Magazine Journal intime

Après le meurtre, revivre – Jean-Marc Mahy, Jean-Pierre Malmendier

Publié le 04 novembre 2012 par Anaïs Valente

"Le dimanche, on lit au lit".

"Cher Jean-Marc, Cher Jean-Pierre,

Vous permettez que vous appelle par vos prénoms, après lecture de votre ouvrage ?

Cher Jean-Marc, Cher Jean-Pierre,

Merci.

Merci pour ce livre, que j'ai voulu lire après avoir vu "A perdre la raison" et "Dead man talking". Et sans doute après avoir lu "Détenu cherche plume légère...", aussi.

Merci de m'avoir raconté vos vies.

Jean-Pierre, votre souffrance d'avoir perdu votre fille, assassinée.  L'enfer. Votre haine, rapidement étouffée, si elle a existé un jour, par un souci d'agir, de comprendre, non d'excuser, mais de comprendre.  Votre désir d'agir pour que cela change, pour que la prison ne soit plus uniquement punitive, mais restauratrice, également.  Parce qu'un jour, le pire criminel sortira.  Parce que le petit délinquant emprisonné ressort plus dangereux qu'à son entrée.  Parce que la prison, même si elle est méritée, si elle ne doit pas être un hôtel cinq étoiles, n'a pas pour vocation de détruire, mais d'agir sur la réinsertion.  Elle le doit.  Elle ne le fait pas.  Merci pour votre tolérance.  Merci pour ce partage, pour ce souhait d'avancer, de faire bouger les choses.  Merci de n'être pas qu'une victime.

Jean-Marc, votre enfance chahutée, avec ses conséquences.  Une enfance qui n'excuse pas, mais qui permet de mieux comprendre.  Vos années en prison, utiles même si inutiles parfois.  Difficiles, toujours.  L'enfer.  Votre envie de réparer, par le partage, par la communication, par le témoignage.  Votre réinsertion difficile, et ses aléas.  L'aide reçue qui a permis de ne pas replonger.  Votre rage de vivre et d'aider.  Merci de n'être pas qu'un coupable.
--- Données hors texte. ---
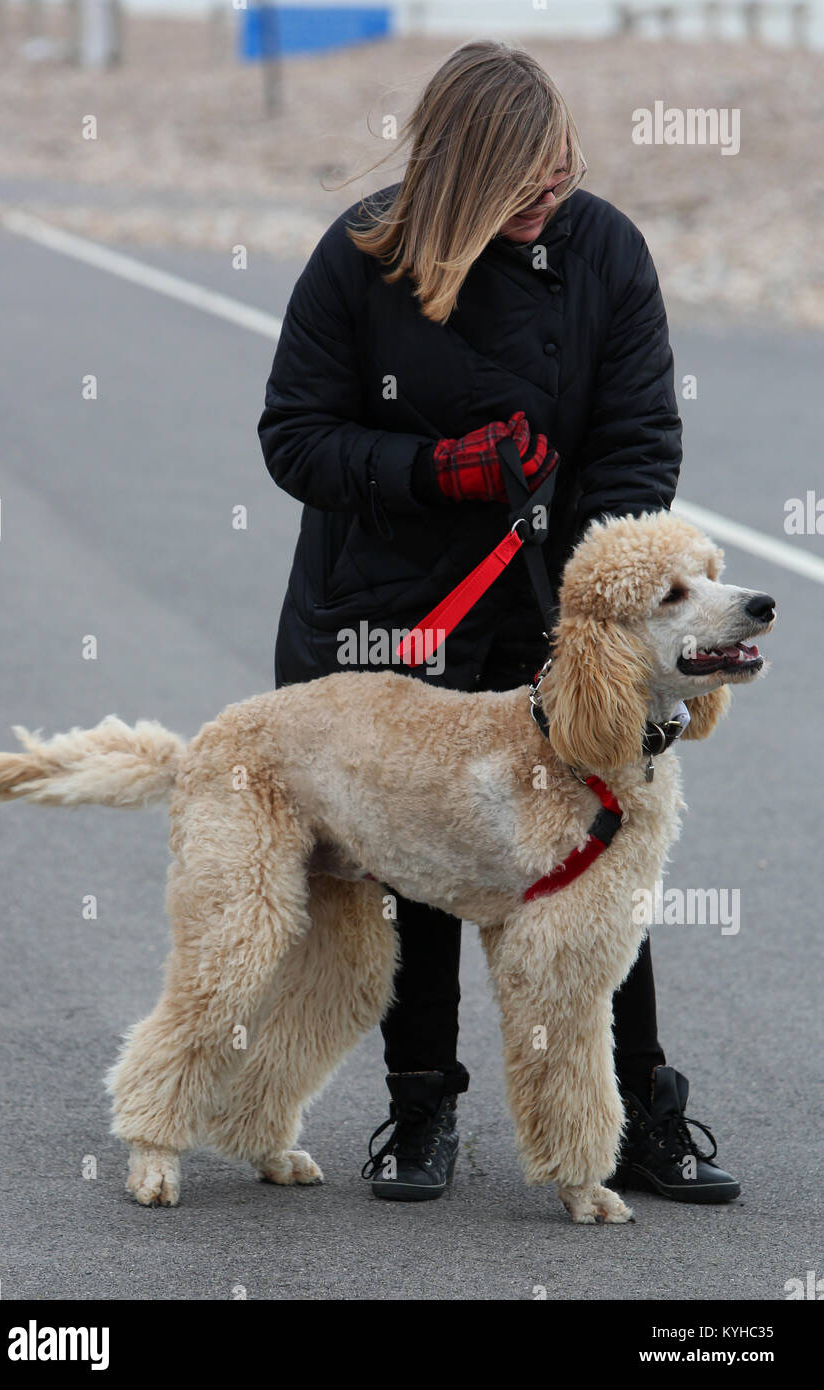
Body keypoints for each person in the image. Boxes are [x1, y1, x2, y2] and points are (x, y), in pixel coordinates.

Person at [258, 39, 739, 1207]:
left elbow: (635, 445)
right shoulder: (362, 256)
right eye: (524, 184)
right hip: (384, 612)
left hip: (548, 614)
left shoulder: (605, 253)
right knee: (406, 867)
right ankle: (418, 1108)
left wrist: (600, 590)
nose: (549, 198)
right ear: (461, 181)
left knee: (594, 863)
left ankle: (638, 1114)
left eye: (562, 170)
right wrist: (436, 471)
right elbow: (293, 437)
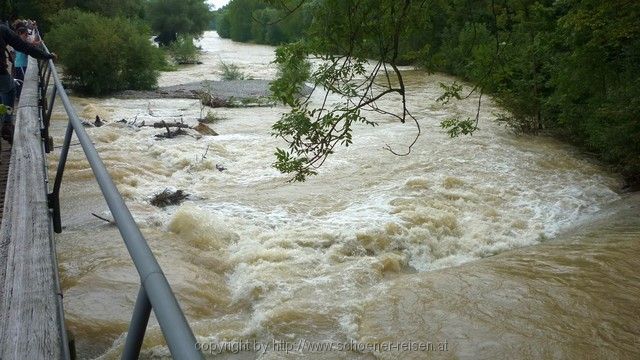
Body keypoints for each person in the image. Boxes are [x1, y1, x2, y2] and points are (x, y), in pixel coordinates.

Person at [0, 22, 55, 144]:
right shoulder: (2, 30)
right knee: (9, 89)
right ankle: (7, 123)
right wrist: (46, 56)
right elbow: (24, 47)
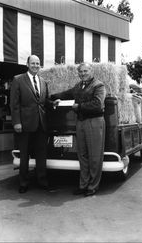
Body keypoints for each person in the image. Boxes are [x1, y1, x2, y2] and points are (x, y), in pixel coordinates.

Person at [52, 62, 106, 196]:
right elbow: (65, 94)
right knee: (82, 155)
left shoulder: (99, 85)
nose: (83, 74)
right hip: (81, 122)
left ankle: (93, 186)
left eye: (85, 71)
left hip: (94, 121)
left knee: (94, 156)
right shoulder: (78, 86)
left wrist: (80, 107)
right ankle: (83, 185)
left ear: (91, 71)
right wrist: (51, 97)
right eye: (80, 71)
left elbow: (98, 104)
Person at [10, 55, 51, 193]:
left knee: (41, 154)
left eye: (38, 63)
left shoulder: (43, 81)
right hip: (24, 124)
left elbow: (45, 101)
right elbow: (14, 104)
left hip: (41, 124)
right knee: (24, 155)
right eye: (33, 63)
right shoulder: (18, 79)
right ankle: (23, 182)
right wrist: (16, 122)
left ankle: (42, 180)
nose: (35, 65)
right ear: (27, 64)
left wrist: (53, 103)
Voilà ce que j'avais à vous dire.

Merci de m'avoir fait réfléchir, mieux comprendre vos parcours, vos chemins différents mais si similaires, et la façon dont vous avez transcendé cette douleur si intense, pour re-vivre."

En lisant cet ouvrage, voilà l'envie qui me tenaillait, en remercier les auteurs, en leur écrivant, fût-ce virtuellement.  Parce que ce livre est tellement plein d'humanité, alors qu'il aurait pu être empli de haine, à l'encontre du meurtrier de Corine (Corine, fille de Jean-Pierre Malmendier,  assassinée avec Marc, Marc et Corinne, deux prénoms associés à jamais, comme le furent ensuite Julie et Mélissa, Ann et Eefje), ou haine à l'encontre de la société, de la prison, voire de lui-même (Jean-Marc Mahy a passé près de vingt ans en prison pour un cambriolage qui a tourné en homicide, commis alors qu'il sortait de l'adolescence).

Et bien que nenni, point de haine, mais un désir de passer au-delà de la souffrance, afin d'avancer, de guérir, de partager, de faire bouger les choses, les lois, notre société, de re-vivre, d'aider les autres à re-vivre.  Pas qu'avec du blabla, non, avec des actes, une asbl, des projets de loi, un spectacle, un reportage, une association qui permet la rencontre entre victimes et auteurs… et puis ce livre.

Deux témoignages croisés recueillis par Anne-Marie Pirard, qui racontent l'avant, le pendant, l'après, simplement, humblement, humainement. 

Une lecture qui ne peut laisser indifférent, c'est indéniable !  Parce que dans la vie, tout n'est pas tout noir ni tout blanc, et eux, Jean-Marc et Jean-Pierre, l'ont compris.  Je leur tire vraiment mon chapeau.  Un livre que tout un chacun devrait découvrir, c'est impératif.  Un livre qui devrait être intégré aux programmes scolaires, à titre préventif et éducatif.